Now I am truly thankful for science. It’s a brilliant tool. But being thankful for something doesn’t just mean being happy that it exists. If I give my child a gift, and the child loves it and says, look at this wonderful toy that I found! Look at this great thing that I bought at the store! Are they thankful? No, even though they are happy.
Thankfulness is key because only in recognizing that something comes from God can I give it its rightful place, and use it rightly. That’s because God’s wisdom is key to understanding the universe.
Science is a great example of this principle. It was God’s wisdom that gave us science in the first place, and I mean this not in a general way, like He gave us mountains and fire and things, but very specifically; it was greater knowledge of the Bible that came about through the slow and gradual Christianization of western Europe, and in particularly in the Protestant Reformation, that gave us the scientific revolution. The vast majority of the early figures in the scientific revolution, like Kepler, Brahe, Galileo, and especially Francis Bacon, the one who systematized the scientific method and introduced it to the world, were Christians, and not just culturally, but passionate Christians who specifically cited their Christianity as the inspiration for their work, as well as giving them the intellectual framework to do it. They gave thanks for the minds that God gave them, and because they knew their minds came from God, they knew what they were capable of. Many secularists point to Aristotle, but the medievals had been studying Aristotle for centuries before the scientific revolution happened, and in many ways, though medieval scholasticism got the ball rolling, it was the rejection of Aristotle’s methods that really enabled the big breakthroughs in the sixteenth and seventeenth centuries. The struggle over science was not between the Bible and science, it was between science and Aristotle, whose teachings were dogma in the Roman Catholic Church.
But once man starts worshiping science, excluding God, he stops being thankful for science. The result is that science now exists to serve his ends. So it inevitably becomes politicized, as is most obviously demonstrated in the whole global warming debate, but as one of Briggs’ commenters says, actually started much earlier:
Today the ability to obtain grant funding (primarily from the fed) has become a prerequisite for employment in academia in my field.
Science today is about the pursuit of ideological agendas, rather than the pursuit of truth. So it is completely politicized, and the political agendas of those paying the bills rules the day. This is an inevitable consequence of materialism. So ironically, the worship of science not only wrecks your soul, it also wrecks science. When science must carry the weight of your ideological hopes and dreams, then that ideology will become a filter that will govern what you can and can’t accept as true. When science becomes the means by which heaven on earth will be achieved, then only those scientific conclusions that advance the version of heaven that you’re particularly hoping in will be permitted to receive funding. And that leads to the ridiculous conclusions that sexual desires (a matter of choice and behavior) are set in stone and cannot be changed, but the perception of one’s gender (a matter one’s unalterable chromosomes) is fluid.

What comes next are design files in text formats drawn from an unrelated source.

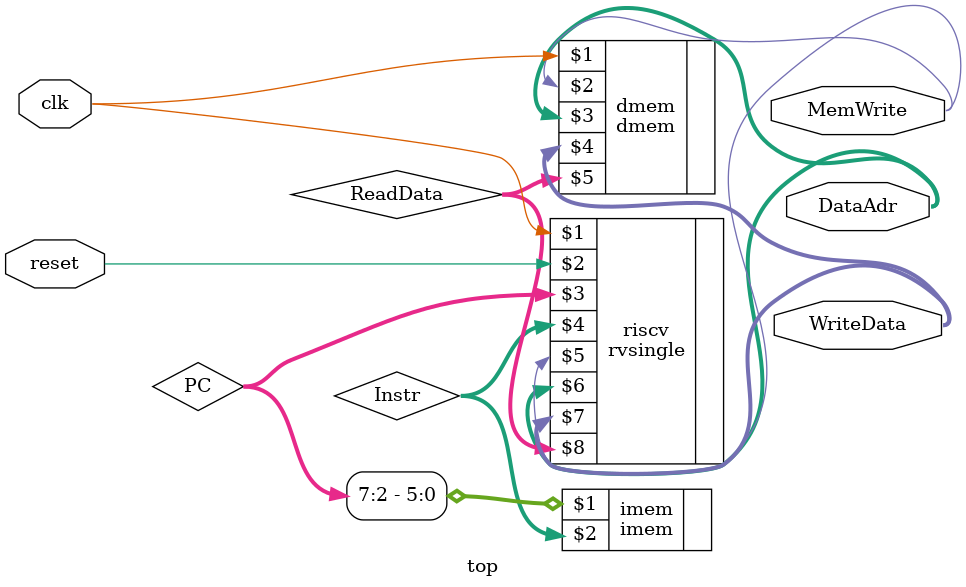
<source format=sv>
module top ( input logic clk, reset,
output logic [31:0] WriteData,
                    DataAdr,
output logic MemWrite);

logic [31:0] PC,Instr,ReadData;

rvsingle riscv (clk,reset,PC,Instr,MemWrite,DataAdr,
					 WriteData,ReadData);
imem imem (PC[7:2],Instr);
dmem dmem (clk,MemWrite,DataAdr,WriteData,ReadData);

endmodule


</source>
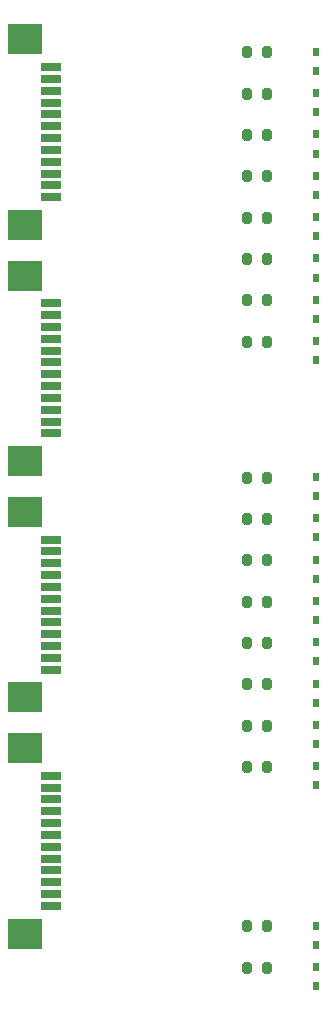
<source format=gbr>
%TF.GenerationSoftware,KiCad,Pcbnew,9.0.0*%
%TF.CreationDate,2025-03-09T10:14:36+03:00*%
%TF.ProjectId,PM_LED-18,504d5f4c-4544-42d3-9138-2e6b69636164,rev?*%
%TF.SameCoordinates,Original*%
%TF.FileFunction,Paste,Top*%
%TF.FilePolarity,Positive*%
%FSLAX46Y46*%
G04 Gerber Fmt 4.6, Leading zero omitted, Abs format (unit mm)*
G04 Created by KiCad (PCBNEW 9.0.0) date 2025-03-09 10:14:36*
%MOMM*%
%LPD*%
G01*
G04 APERTURE LIST*
G04 Aperture macros list*
%AMRoundRect*
0 Rectangle with rounded corners*
0 $1 Rounding radius*
0 $2 $3 $4 $5 $6 $7 $8 $9 X,Y pos of 4 corners*
0 Add a 4 corners polygon primitive as box body*
4,1,4,$2,$3,$4,$5,$6,$7,$8,$9,$2,$3,0*
0 Add four circle primitives for the rounded corners*
1,1,$1+$1,$2,$3*
1,1,$1+$1,$4,$5*
1,1,$1+$1,$6,$7*
1,1,$1+$1,$8,$9*
0 Add four rect primitives between the rounded corners*
20,1,$1+$1,$2,$3,$4,$5,0*
20,1,$1+$1,$4,$5,$6,$7,0*
20,1,$1+$1,$6,$7,$8,$9,0*
20,1,$1+$1,$8,$9,$2,$3,0*%
G04 Aperture macros list end*
%ADD10RoundRect,0.200000X-0.200000X-0.275000X0.200000X-0.275000X0.200000X0.275000X-0.200000X0.275000X0*%
%ADD11R,0.480000X0.770000*%
%ADD12R,1.803400X0.635000*%
%ADD13R,2.997200X2.590800*%
G04 APERTURE END LIST*
D10*
%TO.C,R5*%
X8175000Y22750000D03*
X9825000Y22750000D03*
%TD*%
D11*
%TO.C,D12*%
X14000000Y-11315000D03*
X14000000Y-9685000D03*
%TD*%
D10*
%TO.C,R10*%
X8175000Y-2750000D03*
X9825000Y-2750000D03*
%TD*%
D11*
%TO.C,D2*%
X14000000Y31685000D03*
X14000000Y33315000D03*
%TD*%
%TO.C,D3*%
X14000000Y28185000D03*
X14000000Y29815000D03*
%TD*%
D10*
%TO.C,R9*%
X8175000Y750000D03*
X9825000Y750000D03*
%TD*%
%TO.C,R3*%
X8175000Y29750000D03*
X9825000Y29750000D03*
%TD*%
%TO.C,R4*%
X8175000Y26250000D03*
X9825000Y26250000D03*
%TD*%
D12*
%TO.C,J1*%
X-8444000Y35499992D03*
X-8444000Y34499994D03*
X-8444000Y33499996D03*
X-8444000Y32499998D03*
X-8444000Y31500000D03*
X-8444000Y30500000D03*
X-8444000Y29500000D03*
X-8444000Y28500000D03*
X-8444000Y27500002D03*
X-8444000Y26500004D03*
X-8444000Y25500006D03*
X-8444000Y24500008D03*
D13*
X-10614001Y37850003D03*
X-10614001Y22149997D03*
%TD*%
D10*
%TO.C,R12*%
X8175000Y-9750000D03*
X9825000Y-9750000D03*
%TD*%
D11*
%TO.C,D10*%
X14000000Y-4315000D03*
X14000000Y-2685000D03*
%TD*%
D10*
%TO.C,R14*%
X8175000Y-16750000D03*
X9825000Y-16750000D03*
%TD*%
D11*
%TO.C,D8*%
X14000000Y10685000D03*
X14000000Y12315000D03*
%TD*%
%TO.C,D17*%
X14000000Y-38815000D03*
X14000000Y-37185000D03*
%TD*%
D10*
%TO.C,R17*%
X8175000Y-37250000D03*
X9825000Y-37250000D03*
%TD*%
D11*
%TO.C,D9*%
X14000000Y-815000D03*
X14000000Y815000D03*
%TD*%
D10*
%TO.C,R7*%
X8175000Y15750000D03*
X9825000Y15750000D03*
%TD*%
%TO.C,R18*%
X8175000Y-40750000D03*
X9825000Y-40750000D03*
%TD*%
%TO.C,R15*%
X8175000Y-20250000D03*
X9825000Y-20250000D03*
%TD*%
%TO.C,R16*%
X8175000Y-23750000D03*
X9825000Y-23750000D03*
%TD*%
D11*
%TO.C,D11*%
X14000000Y-7815000D03*
X14000000Y-6185000D03*
%TD*%
%TO.C,D7*%
X14000000Y14185000D03*
X14000000Y15815000D03*
%TD*%
%TO.C,D1*%
X14000000Y35185000D03*
X14000000Y36815000D03*
%TD*%
%TO.C,D4*%
X14000000Y24685000D03*
X14000000Y26315000D03*
%TD*%
D10*
%TO.C,R8*%
X8175000Y12250000D03*
X9825000Y12250000D03*
%TD*%
D11*
%TO.C,D16*%
X14000000Y-25315000D03*
X14000000Y-23685000D03*
%TD*%
D10*
%TO.C,R11*%
X8175000Y-6250000D03*
X9825000Y-6250000D03*
%TD*%
%TO.C,R6*%
X8175000Y19250000D03*
X9825000Y19250000D03*
%TD*%
%TO.C,R13*%
X8175000Y-13250000D03*
X9825000Y-13250000D03*
%TD*%
D11*
%TO.C,D15*%
X14000000Y-21815000D03*
X14000000Y-20185000D03*
%TD*%
D12*
%TO.C,J3*%
X-8444000Y-4500008D03*
X-8444000Y-5500006D03*
X-8444000Y-6500004D03*
X-8444000Y-7500002D03*
X-8444000Y-8500000D03*
X-8444000Y-9500000D03*
X-8444000Y-10500000D03*
X-8444000Y-11500000D03*
X-8444000Y-12499998D03*
X-8444000Y-13499996D03*
X-8444000Y-14499994D03*
X-8444000Y-15499992D03*
D13*
X-10614001Y-2149997D03*
X-10614001Y-17850003D03*
%TD*%
D10*
%TO.C,R1*%
X8175000Y36750000D03*
X9825000Y36750000D03*
%TD*%
D11*
%TO.C,D18*%
X14000000Y-42315000D03*
X14000000Y-40685000D03*
%TD*%
D10*
%TO.C,R2*%
X8175000Y33250000D03*
X9825000Y33250000D03*
%TD*%
D12*
%TO.C,J2*%
X-8444000Y15499992D03*
X-8444000Y14499994D03*
X-8444000Y13499996D03*
X-8444000Y12499998D03*
X-8444000Y11500000D03*
X-8444000Y10500000D03*
X-8444000Y9500000D03*
X-8444000Y8500000D03*
X-8444000Y7500002D03*
X-8444000Y6500004D03*
X-8444000Y5500006D03*
X-8444000Y4500008D03*
D13*
X-10614001Y17850003D03*
X-10614001Y2149997D03*
%TD*%
D11*
%TO.C,D14*%
X14000000Y-18315000D03*
X14000000Y-16685000D03*
%TD*%
%TO.C,D6*%
X14000000Y17685000D03*
X14000000Y19315000D03*
%TD*%
D12*
%TO.C,J4*%
X-8444000Y-24500008D03*
X-8444000Y-25500006D03*
X-8444000Y-26500004D03*
X-8444000Y-27500002D03*
X-8444000Y-28500000D03*
X-8444000Y-29500000D03*
X-8444000Y-30500000D03*
X-8444000Y-31500000D03*
X-8444000Y-32499998D03*
X-8444000Y-33499996D03*
X-8444000Y-34499994D03*
X-8444000Y-35499992D03*
D13*
X-10614001Y-22149997D03*
X-10614001Y-37850003D03*
%TD*%
D11*
%TO.C,D13*%
X14000000Y-14815000D03*
X14000000Y-13185000D03*
%TD*%
%TO.C,D5*%
X14000000Y21185000D03*
X14000000Y22815000D03*
%TD*%
M02*

</source>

It also gives us the ridiculous conclusions of global warming, which are plainly refuted by the actual record.
It’s just another example of a fundamental irony of the Christian life- He who loves his life will lose it, but he who loses his life for my sake will find it. If you worship science, your science will inevitably be bad, distorted as it is by the burden of your idolatry. But if you worship God, then you can do science properly.